SMNW's Klein wraps up freshman campaign
While Blazo made his last state meet appearance over the weekend, Shawnee Mission Northwest freshman Scott Klein made his first.
Klein was the lone individual state qualifier for the Cougars, and he placed 14th in the 200 and 500-yard freestyles to help SM Northwest tie for 20th.
"I felt like it went pretty good," Klein said. "I wasn't expecting to get in the top heat or anything, but I'm pretty happy with my results."
The SM Northwest freshman competed in the 400-yard freestyle relay prelims with Reed Williams, Ben Harrell and Brandon Harrell on Friday, and he was glad to see them and some of his other teammates return to watch him on Saturday.
"It really means a lot to me because they didn't have to come back out here," Klein said.
SM North relays end season at state
Finishing a couple of spots ahead of SM Northwest in 18th place was SM North.
The Indians qualified their 200-yard medley and 200-yard freestyle relay teams for Saturday's consolation finals.
North's team of James Cameron, Harrison Boldt, Clayton McMillin and Carter Jacobson placed 10th in the 200 free relay.

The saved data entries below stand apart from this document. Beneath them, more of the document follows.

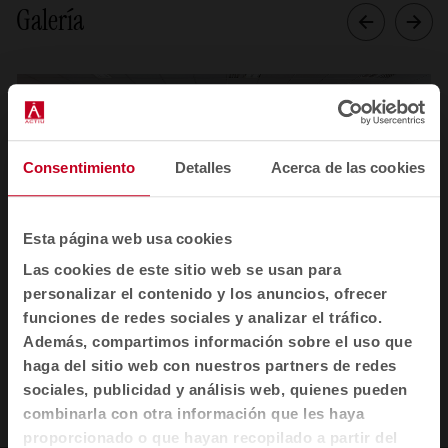
Galería
Consentimiento
Detalles
Acerca de las cookies
Esta página web usa cookies
Las cookies de este sitio web se usan para
personalizar el contenido y los anuncios, ofrecer
funciones de redes sociales y analizar el tráfico.
Además, compartimos información sobre el uso que
1
2
3
4
haga del sitio web con nuestros partners de redes
sociales, publicidad y análisis web, quienes pueden
Ver todas las imágenes
combinarla con otra información que les haya
proporcionado o que hayan recopilado a partir del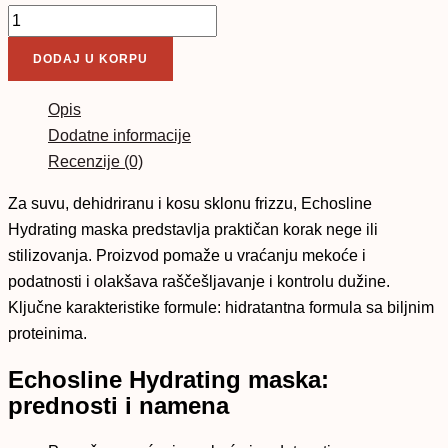
DODAJ U KORPU
Opis
Dodatne informacije
Recenzije (0)
Za suvu, dehidriranu i kosu sklonu frizzu, Echosline
Hydrating maska predstavlja praktičan korak nege ili
stilizovanja. Proizvod pomaže u vraćanju mekoće i
podatnosti i olakšava raščešljavanje i kontrolu dužine.
Ključne karakteristike formule: hidratantna formula sa biljnim
proteinima.
Echosline Hydrating maska:
prednosti i namena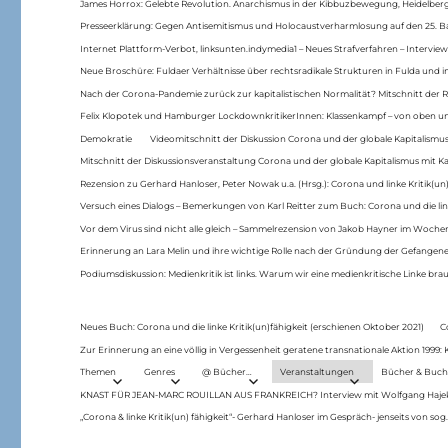
James Horrox: Gelebte Revolution. Anarchismus in der Kibbuzbewegung, Heidelber
Presseerklärung: Gegen Antisemitismus und Holocaustverharmlosung auf den 25. 
Internet Plattform-Verbot, linksunten.indymedia1 – Neues Strafverfahren – Interview
Neue Broschüre: Fuldaer Verhältnisse über rechtsradikale Strukturen in Fulda und 
Nach der Corona-Pandemie zurück zur kapitalistischen Normalität? Mitschnitt der Re
Felix Klopotek und Hamburger LockdownkritikerInnen: Klassenkampf – von oben und
Demokratie
Videomitschnitt der Diskussion Corona und der globale Kapitalismus
Mitschnitt der Diskussionsveranstaltung Corona und der globale Kapitalismus mit Ka
Rezension zu Gerhard Hanloser, Peter Nowak u.a. (Hrsg.): Corona und linke Kritik(un)
Versuch eines Dialogs – Bemerkungen von Karl Reitter zum Buch: Corona und die link
Vor dem Virus sind nicht alle gleich – Sammelrezension von Jakob Hayner im Woch
Erinnerung an Lara Melin und ihre wichtige Rolle nach der Gründung der Gefange
Podiumsdiskussion: Medienkritik ist links. Warum wir eine medienkritische Linke br
Neues Buch: Corona und die linke Kritik(un)fähigkeit (erschienen Oktober 2021)
C
Zur Erinnerung an eine völlig in Vergessenheit geratene transnationale Aktion 1999
Themen
Genres
@ Bücher…
Veranstaltungen
Bücher & Buch
KNAST FÜR JEAN-MARC ROUILLAN AUS FRANKREICH? Interview mit Wolfgang Hajek 
„Corona & linke Kritik(un) fähigkeit“- Gerhard Hanloser im Gespräch- jenseits von sog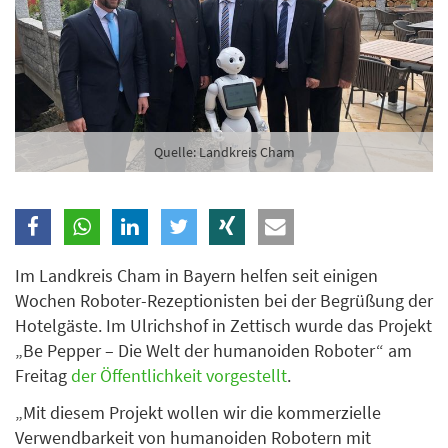
Branche
Ich möchte folgende Newsletter erhalten
Tageskarte-Newsletter (gegen 8.30 Uhr)
Quelle: Landkreis Cham
Ich habe die
Datenschutzerklärung
zur Kenntnis
genommen.
Anmelden
Danke, heute nicht
Im Landkreis Cham in Bayern helfen seit einigen
Wochen Roboter-Rezeptionisten bei der Begrüßung der
Hotelgäste. Im Ulrichshof in Zettisch wurde das Projekt
„Be Pepper – Die Welt der humanoiden Roboter“ am
Freitag
der Öffentlichkeit vorgestellt
.
„Mit diesem Projekt wollen wir die kommerzielle
Verwendbarkeit von humanoiden Robotern mit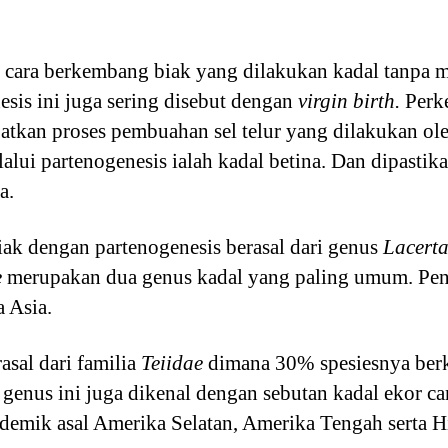
 cara berkembang biak yang dilakukan kadal tanpa
esis ini juga sering disebut dengan
virgin birth.
Perk
batkan proses pembuahan sel telur yang dilakukan ole
lui partenogenesis ialah kadal betina. Dan dipastika
na.
ak dengan partenogenesis berasal dari genus
Lacert
e
merupakan dua genus kadal yang paling umum. Pe
a Asia.
asal dari familia
Teiidae
dimana 30% spesiesnya ber
i genus ini juga dikenal dengan sebutan kadal ekor 
emik asal Amerika Selatan, Amerika Tengah serta Hi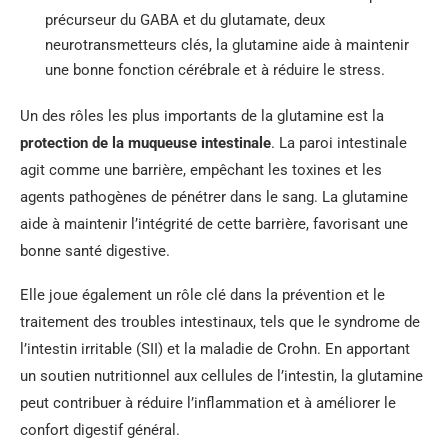
précurseur du GABA et du glutamate, deux
neurotransmetteurs clés, la glutamine aide à maintenir
une bonne fonction cérébrale et à réduire le stress.
Un des rôles les plus importants de la glutamine est la
protection de la muqueuse intestinale
. La paroi intestinale
agit comme une barrière, empêchant les toxines et les
agents pathogènes de pénétrer dans le sang. La glutamine
aide à maintenir l’intégrité de cette barrière, favorisant une
bonne santé digestive.
Elle joue également un rôle clé dans la prévention et le
traitement des troubles intestinaux, tels que le syndrome de
l’intestin irritable (SII) et la maladie de Crohn. En apportant
un soutien nutritionnel aux cellules de l’intestin, la glutamine
peut contribuer à réduire l’inflammation et à améliorer le
confort digestif général.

Freshman Trey Smith joined Boldt, McMillin and Jacobson for the 200 medley relay, as the Indians finished 14th.
"I'm kind of sad that it's over, but happy at the same time because it just finished so well," Jacobson said.
Jacobson will round out his high school sports career for the defending state champion SM North boys track and field team, but he will always remember the memories he made in the pool with his swimming teammates.
"They're pretty much like my family," Jacobson said.